Kahveci Sercan, Bathke Arne C, Blechert Jens
Department of Psychology, Paris-Lodron-University of Salzburg, Hellbrunner Straße 34, 5020, Salzburg, Austria.
Centre for Cognitive Neuroscience, Paris-Lodron-University of Salzburg, Hellbrunner Straße 34, 5020, Salzburg, Austria.
Psychon Bull Rev. 2025 Apr;32(2):652-673. doi: 10.3758/s13423-024-02597-y. Epub 2024 Oct 23.
While it has become standard practice to report the reliability of self-report scales, it remains uncommon to do the same for experimental paradigms. To facilitate this practice, we review old and new ways to compute reliability in reaction-time tasks, and we compare their accuracy using a simulation study. Highly inaccurate and negatively biased reliability estimates are obtained through the common practice of averaging sets of trials and submitting them to Cronbach's alpha. Much more accurate reliability estimates are obtained using split-half reliability methods, especially by computing many random split-half correlations and aggregating them in a metric known as permutation-based split-half reliability. Through reanalysis of existing data and comparison of reliability values reported in the literature, we confirm that Cronbach's alpha also tends to be lower than split-half reliability in real data. We further establish a set of practices to maximize the accuracy of the permutation-based split-half reliability coefficient through simulations. We find that its accuracy is improved by ensuring each split-half dataset contains an approximately equal number of trials for each stimulus, by correcting the averaged correlation for test length using a modified variant of the Spearman-Brown formula, and by computing a sufficient number of split-half correlations: around 5,400 are needed to obtain a stable estimate for median-based double-difference scores computed from 30 participants and 256 trials. To conclude, we review the available software for computing this coefficient.

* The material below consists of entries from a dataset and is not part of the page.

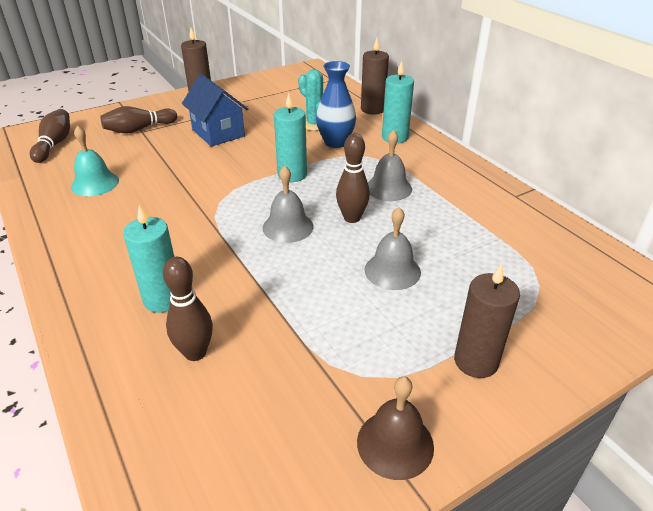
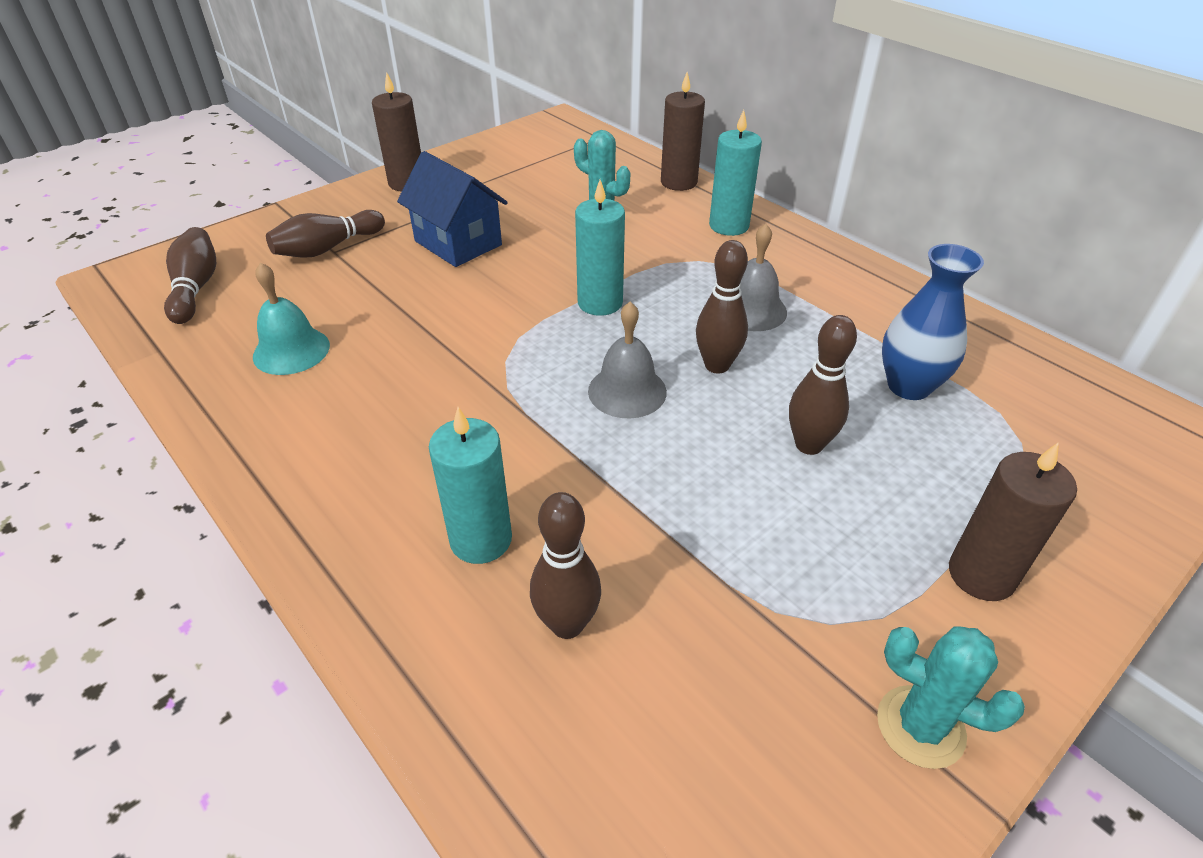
camera: 10 degrees left, 5 degrees up
(335, 142) = (645, 242): blue vase -> blue vase (908, 386)
(392, 271) = (809, 445): grey bell -> brown bowling pin
(395, 444) = (920, 726): brown bell -> turquoise cactus

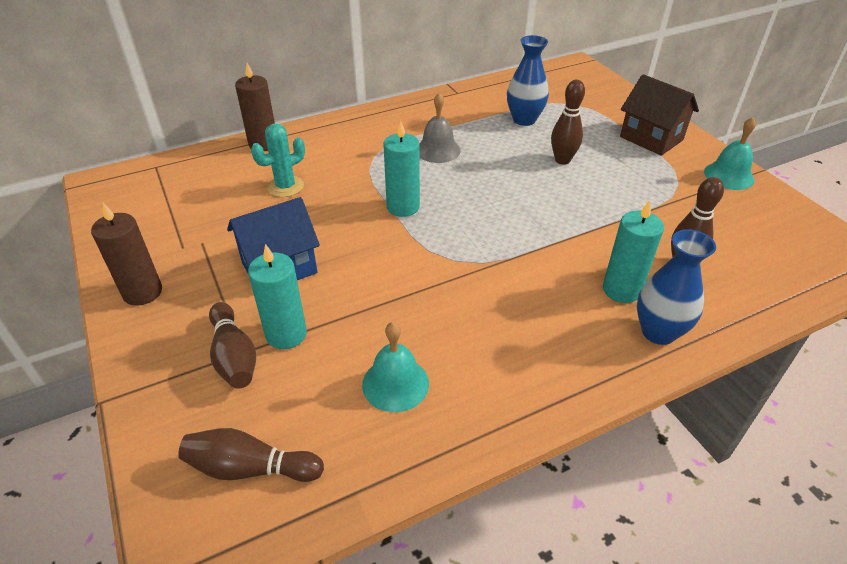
camera: 75 degrees left, 0 degrees up
(391, 588) = (658, 332): none -> blue vase
(627, 391) = (502, 212): grey bell -> none
(717, 365) = (488, 174): brown bowling pin -> none
(729, 226) = (338, 136): turquoise candle -> turquoise candle (286, 334)
(920, 726) = (729, 175): turquoise cactus -> turquoise bell
(981, 575) = (651, 138): brown candle -> brown house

虽然报告自我报告量表的信度已成为标准做法,但对实验范式进行同样的操作仍不常见。为了促进这种做法,我们回顾了计算反应时任务中信度的新旧方法,并通过模拟研究比较了它们的准确性。通过对试验集进行平均并将其提交给克朗巴哈系数这一常见做法,会得到高度不准确且有负偏差的信度估计值。使用分半信度方法可获得更准确的信度估计值,特别是通过计算许多随机分半相关性并将它们汇总到一种称为基于排列的分半信度的度量中。通过对现有数据的重新分析以及对文献中报告的信度值的比较,我们证实,在实际数据中,克朗巴哈系数也往往低于分半信度。我们通过模拟进一步确立了一套做法,以最大限度地提高基于排列的分半信度系数的准确性。我们发现,通过确保每个分半数据集对每个刺激包含大致相等数量的试验、使用斯皮尔曼 - 布朗公式的修正变体校正平均相关性的测试长度以及计算足够数量的分半相关性,可提高其准确性:对于由30名参与者和256次试验计算出的基于中位数的双差异分数,需要大约5400次分半相关性才能获得稳定的估计值。最后,我们回顾了用于计算该系数的可用软件。